After years spent living and working in a densely populated city like New York, many people begin flirting with the idea of packing it all in and moving somewhere with a little more elbow room and a lot less noise. As was the case for a couple of Manhattanites nearing retirement, whose exhaustive search for the perfect property led them two hours outside the city to Dutchess County. And while the 24 acres of pastoral land they found boasted rolling hills, a large pond and covetable privacy, they were still somewhat unsure of what their transition from city life to country living would look like – would they feel compelled to spend every weekend there? Would they still travel to other places? How many visitors would they need to accommodate?
To help address and overcome these concerns, the couple turned to GRT Architects. The Brooklyn-based firm co-founded by Tal Schori and Rustam-Marc Mehta in 2014 proposed an initial small structure akin to a “field office” that would provide the basic comforts of a well-appointed home while giving the clients an opportunity to live on the land for a while before undertaking a more extensive build. The team developed a “master plan” that involved schematic designs for an eventual three-bedroom house, workshop, swimming pool, fire pit and dock (with shared utilities including a septic system, well and electrical).
Rising like a sculpture from the land, the home is comprised of three low-slung volumes set in a pinwheel arrangement to maximize views without overwhelming the landscape. Equal in size, the single-storey structures amount to 74.3 square metres of indoor living space with the exteriors all clad in the same textured black brick and natural cedar shake shingle roofs; clerestory windows top the individual formations, each rotated 180 degrees from the next to flood the interiors with ever-shifting natural light.
While compact, the interior feels generous thanks to masterful planning and material selections. Locally sourced white oak planks cover the ceilings and are contrasted by three black steel I-beams that support the roof structure of each unit. Meeting at the centre of the pinwheel, the girders both divide and unite the overall space. The function of each space is subtly implied through custom millwork and built-ins that create dedicated spaces for living, sleeping and cooking without the need for walls.
In the main living space, custom built-ins contain open storage and a murphy bed for guests (and conceal the mechanical systems), while in the sunken sleeping area taller closets create a sense of privacy for the owners, but set at the lower elevation they don’t block sightlines. In the kitchen, the wood forms a 4.5-metre-long counter with an integrated cooktop, dishwasher, fridge/freezer, more storage and a washer and dryer.
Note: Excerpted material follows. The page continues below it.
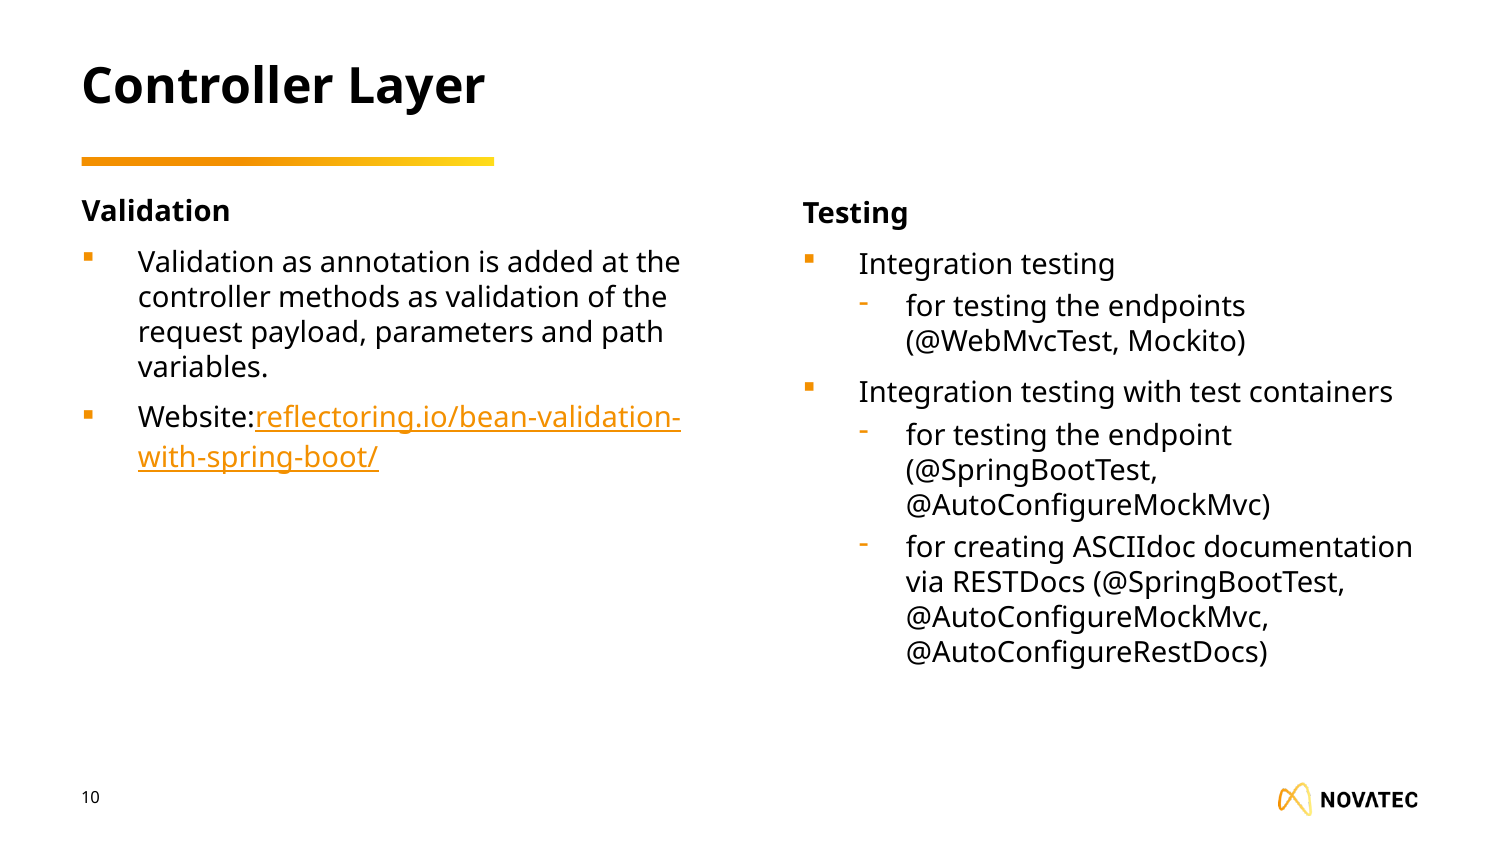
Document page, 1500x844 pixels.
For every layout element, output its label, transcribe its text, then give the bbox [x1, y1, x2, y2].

Dramatically speckled terrazzo from Kaza tops the counter – and the sleeping area’s closet – to add pattern and colour. Rounding out the cohesive environment, all walls are white-painted sheet rock and the flooring is poured concrete with radiant heating. Jet-black wall sconces by Workstead and custom pendants by GRT Architects punctuate the pristine interior.
The only discernable diversion to the materials palette is in the bathroom, where the designers opted to use a pink-tinged tadelakt finish on the walls. The traditional Moroccan plaster technique introduces an unexpected hand-hewn touch, adding warmth and colour to the intimate space.
“The house includes everything but in a compact and concealed way,” says Schori. “Every module is low slung and linear and all set on the same plane to present division without closing off any area.” And with this clever attention to detail it’s no surprise the owners are ready to begin the subsequent phases of GRT’s master plan to turn the vast property into a welcoming destination to mark their next phase of life.
Brooklyn firm GRT Architects crafts a compact studio to serve as a weekend home for a couple contemplating a full-time relocation.